§ Task goal:
Extract every item below and reproduce each one word for word, leaving nothing out and changing nothing.

§ Provided data:
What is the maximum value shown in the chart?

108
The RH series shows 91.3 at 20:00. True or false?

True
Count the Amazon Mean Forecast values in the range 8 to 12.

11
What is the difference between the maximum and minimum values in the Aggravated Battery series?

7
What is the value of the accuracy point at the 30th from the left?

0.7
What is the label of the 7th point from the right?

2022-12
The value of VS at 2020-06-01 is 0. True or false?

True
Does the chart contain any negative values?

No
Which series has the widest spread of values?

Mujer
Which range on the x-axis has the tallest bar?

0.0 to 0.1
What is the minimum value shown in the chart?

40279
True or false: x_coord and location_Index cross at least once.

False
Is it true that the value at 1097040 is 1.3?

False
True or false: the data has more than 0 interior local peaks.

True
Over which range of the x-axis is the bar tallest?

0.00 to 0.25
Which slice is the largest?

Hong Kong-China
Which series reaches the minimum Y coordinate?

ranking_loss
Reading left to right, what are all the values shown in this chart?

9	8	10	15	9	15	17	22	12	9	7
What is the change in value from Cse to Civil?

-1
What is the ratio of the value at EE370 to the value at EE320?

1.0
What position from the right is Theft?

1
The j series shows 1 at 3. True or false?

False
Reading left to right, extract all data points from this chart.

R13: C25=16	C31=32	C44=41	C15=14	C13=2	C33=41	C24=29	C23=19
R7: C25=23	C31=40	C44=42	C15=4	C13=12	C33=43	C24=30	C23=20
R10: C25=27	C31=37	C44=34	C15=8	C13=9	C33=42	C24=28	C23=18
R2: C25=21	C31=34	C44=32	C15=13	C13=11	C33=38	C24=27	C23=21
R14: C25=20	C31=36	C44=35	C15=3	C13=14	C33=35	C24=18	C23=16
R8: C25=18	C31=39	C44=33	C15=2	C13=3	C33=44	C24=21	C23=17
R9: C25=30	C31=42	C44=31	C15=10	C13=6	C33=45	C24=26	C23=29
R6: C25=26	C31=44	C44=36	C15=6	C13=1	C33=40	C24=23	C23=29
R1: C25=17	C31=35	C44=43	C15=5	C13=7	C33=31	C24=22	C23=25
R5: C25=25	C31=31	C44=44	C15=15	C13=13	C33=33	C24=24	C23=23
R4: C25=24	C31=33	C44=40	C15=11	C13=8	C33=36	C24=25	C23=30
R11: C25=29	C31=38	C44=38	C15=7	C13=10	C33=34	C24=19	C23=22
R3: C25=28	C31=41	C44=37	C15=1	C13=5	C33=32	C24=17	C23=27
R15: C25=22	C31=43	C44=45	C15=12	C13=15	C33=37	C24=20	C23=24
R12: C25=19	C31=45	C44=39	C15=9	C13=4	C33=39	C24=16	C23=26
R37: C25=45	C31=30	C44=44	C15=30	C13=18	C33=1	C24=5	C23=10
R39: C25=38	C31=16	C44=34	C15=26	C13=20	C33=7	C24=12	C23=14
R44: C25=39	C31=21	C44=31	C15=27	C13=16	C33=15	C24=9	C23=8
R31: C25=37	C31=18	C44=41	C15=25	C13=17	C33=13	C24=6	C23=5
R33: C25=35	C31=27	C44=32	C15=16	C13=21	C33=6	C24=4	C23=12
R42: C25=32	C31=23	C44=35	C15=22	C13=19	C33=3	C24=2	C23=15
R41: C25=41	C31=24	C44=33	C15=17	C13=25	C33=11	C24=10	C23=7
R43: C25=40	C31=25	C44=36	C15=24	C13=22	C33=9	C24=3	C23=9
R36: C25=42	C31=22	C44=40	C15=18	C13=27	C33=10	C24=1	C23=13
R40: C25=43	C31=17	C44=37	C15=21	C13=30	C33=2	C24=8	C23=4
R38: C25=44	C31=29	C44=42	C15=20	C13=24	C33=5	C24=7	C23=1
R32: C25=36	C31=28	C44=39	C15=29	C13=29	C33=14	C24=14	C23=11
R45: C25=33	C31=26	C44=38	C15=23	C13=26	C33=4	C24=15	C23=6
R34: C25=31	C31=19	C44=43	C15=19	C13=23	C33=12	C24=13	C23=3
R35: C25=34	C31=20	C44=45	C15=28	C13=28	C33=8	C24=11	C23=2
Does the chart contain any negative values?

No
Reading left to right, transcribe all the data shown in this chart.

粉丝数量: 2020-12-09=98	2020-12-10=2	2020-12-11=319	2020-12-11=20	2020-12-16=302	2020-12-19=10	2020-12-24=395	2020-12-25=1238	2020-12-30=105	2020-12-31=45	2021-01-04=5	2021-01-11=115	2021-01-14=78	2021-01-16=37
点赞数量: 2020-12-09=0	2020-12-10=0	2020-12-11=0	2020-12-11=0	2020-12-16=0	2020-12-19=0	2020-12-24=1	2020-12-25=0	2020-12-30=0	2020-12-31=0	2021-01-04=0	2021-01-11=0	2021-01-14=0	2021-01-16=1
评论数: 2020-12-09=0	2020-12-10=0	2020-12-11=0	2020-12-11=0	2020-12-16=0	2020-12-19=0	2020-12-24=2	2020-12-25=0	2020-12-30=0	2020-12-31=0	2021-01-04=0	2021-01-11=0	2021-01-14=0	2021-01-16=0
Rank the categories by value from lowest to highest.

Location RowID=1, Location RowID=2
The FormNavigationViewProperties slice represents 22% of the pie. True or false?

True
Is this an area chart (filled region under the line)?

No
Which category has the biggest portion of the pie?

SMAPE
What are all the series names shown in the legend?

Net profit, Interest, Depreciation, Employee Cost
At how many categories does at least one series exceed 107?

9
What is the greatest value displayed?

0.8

§ Result of this exercise:
What is the maximum value shown in the chart?

108
The RH series shows 91.3 at 20:00. True or false?

True
Count the Amazon Mean Forecast values in the range 8 to 12.

11
What is the difference between the maximum and minimum values in the Aggravated Battery series?

7
What is the value of the accuracy point at the 30th from the left?

0.7
What is the label of the 7th point from the right?

2022-12
The value of VS at 2020-06-01 is 0. True or false?

True
Does the chart contain any negative values?

No
Which series has the widest spread of values?

Mujer
Which range on the x-axis has the tallest bar?

0.0 to 0.1
What is the minimum value shown in the chart?

40279
True or false: x_coord and location_Index cross at least once.

False
Is it true that the value at 1097040 is 1.3?

False
True or false: the data has more than 0 interior local peaks.

True
Over which range of the x-axis is the bar tallest?

0.00 to 0.25
Which slice is the largest?

Hong Kong-China
Which series reaches the minimum Y coordinate?

ranking_loss
Reading left to right, what are all the values shown in this chart?

9	8	10	15	9	15	17	22	12	9	7
What is the change in value from Cse to Civil?

-1
What is the ratio of the value at EE370 to the value at EE320?

1.0
What position from the right is Theft?

1
The j series shows 1 at 3. True or false?

False
Reading left to right, extract all data points from this chart.

R13: C25=16	C31=32	C44=41	C15=14	C13=2	C33=41	C24=29	C23=19
R7: C25=23	C31=40	C44=42	C15=4	C13=12	C33=43	C24=30	C23=20
R10: C25=27	C31=37	C44=34	C15=8	C13=9	C33=42	C24=28	C23=18
R2: C25=21	C31=34	C44=32	C15=13	C13=11	C33=38	C24=27	C23=21
R14: C25=20	C31=36	C44=35	C15=3	C13=14	C33=35	C24=18	C23=16
R8: C25=18	C31=39	C44=33	C15=2	C13=3	C33=44	C24=21	C23=17
R9: C25=30	C31=42	C44=31	C15=10	C13=6	C33=45	C24=26	C23=29
R6: C25=26	C31=44	C44=36	C15=6	C13=1	C33=40	C24=23	C23=29
R1: C25=17	C31=35	C44=43	C15=5	C13=7	C33=31	C24=22	C23=25
R5: C25=25	C31=31	C44=44	C15=15	C13=13	C33=33	C24=24	C23=23
R4: C25=24	C31=33	C44=40	C15=11	C13=8	C33=36	C24=25	C23=30
R11: C25=29	C31=38	C44=38	C15=7	C13=10	C33=34	C24=19	C23=22
R3: C25=28	C31=41	C44=37	C15=1	C13=5	C33=32	C24=17	C23=27
R15: C25=22	C31=43	C44=45	C15=12	C13=15	C33=37	C24=20	C23=24
R12: C25=19	C31=45	C44=39	C15=9	C13=4	C33=39	C24=16	C23=26
R37: C25=45	C31=30	C44=44	C15=30	C13=18	C33=1	C24=5	C23=10
R39: C25=38	C31=16	C44=34	C15=26	C13=20	C33=7	C24=12	C23=14
R44: C25=39	C31=21	C44=31	C15=27	C13=16	C33=15	C24=9	C23=8
R31: C25=37	C31=18	C44=41	C15=25	C13=17	C33=13	C24=6	C23=5
R33: C25=35	C31=27	C44=32	C15=16	C13=21	C33=6	C24=4	C23=12
R42: C25=32	C31=23	C44=35	C15=22	C13=19	C33=3	C24=2	C23=15
R41: C25=41	C31=24	C44=33	C15=17	C13=25	C33=11	C24=10	C23=7
R43: C25=40	C31=25	C44=36	C15=24	C13=22	C33=9	C24=3	C23=9
R36: C25=42	C31=22	C44=40	C15=18	C13=27	C33=10	C24=1	C23=13
R40: C25=43	C31=17	C44=37	C15=21	C13=30	C33=2	C24=8	C23=4
R38: C25=44	C31=29	C44=42	C15=20	C13=24	C33=5	C24=7	C23=1
R32: C25=36	C31=28	C44=39	C15=29	C13=29	C33=14	C24=14	C23=11
R45: C25=33	C31=26	C44=38	C15=23	C13=26	C33=4	C24=15	C23=6
R34: C25=31	C31=19	C44=43	C15=19	C13=23	C33=12	C24=13	C23=3
R35: C25=34	C31=20	C44=45	C15=28	C13=28	C33=8	C24=11	C23=2
Does the chart contain any negative values?

No
Reading left to right, transcribe all the data shown in this chart.

粉丝数量: 2020-12-09=98	2020-12-10=2	2020-12-11=319	2020-12-11=20	2020-12-16=302	2020-12-19=10	2020-12-24=395	2020-12-25=1238	2020-12-30=105	2020-12-31=45	2021-01-04=5	2021-01-11=115	2021-01-14=78	2021-01-16=37
点赞数量: 2020-12-09=0	2020-12-10=0	2020-12-11=0	2020-12-11=0	2020-12-16=0	2020-12-19=0	2020-12-24=1	2020-12-25=0	2020-12-30=0	2020-12-31=0	2021-01-04=0	2021-01-11=0	2021-01-14=0	2021-01-16=1
评论数: 2020-12-09=0	2020-12-10=0	2020-12-11=0	2020-12-11=0	2020-12-16=0	2020-12-19=0	2020-12-24=2	2020-12-25=0	2020-12-30=0	2020-12-31=0	2021-01-04=0	2021-01-11=0	2021-01-14=0	2021-01-16=0
Rank the categories by value from lowest to highest.

Location RowID=1, Location RowID=2
The FormNavigationViewProperties slice represents 22% of the pie. True or false?

True
Is this an area chart (filled region under the line)?

No
Which category has the biggest portion of the pie?

SMAPE
What are all the series names shown in the legend?

Net profit, Interest, Depreciation, Employee Cost
At how many categories does at least one series exceed 107?

9
What is the greatest value displayed?

0.8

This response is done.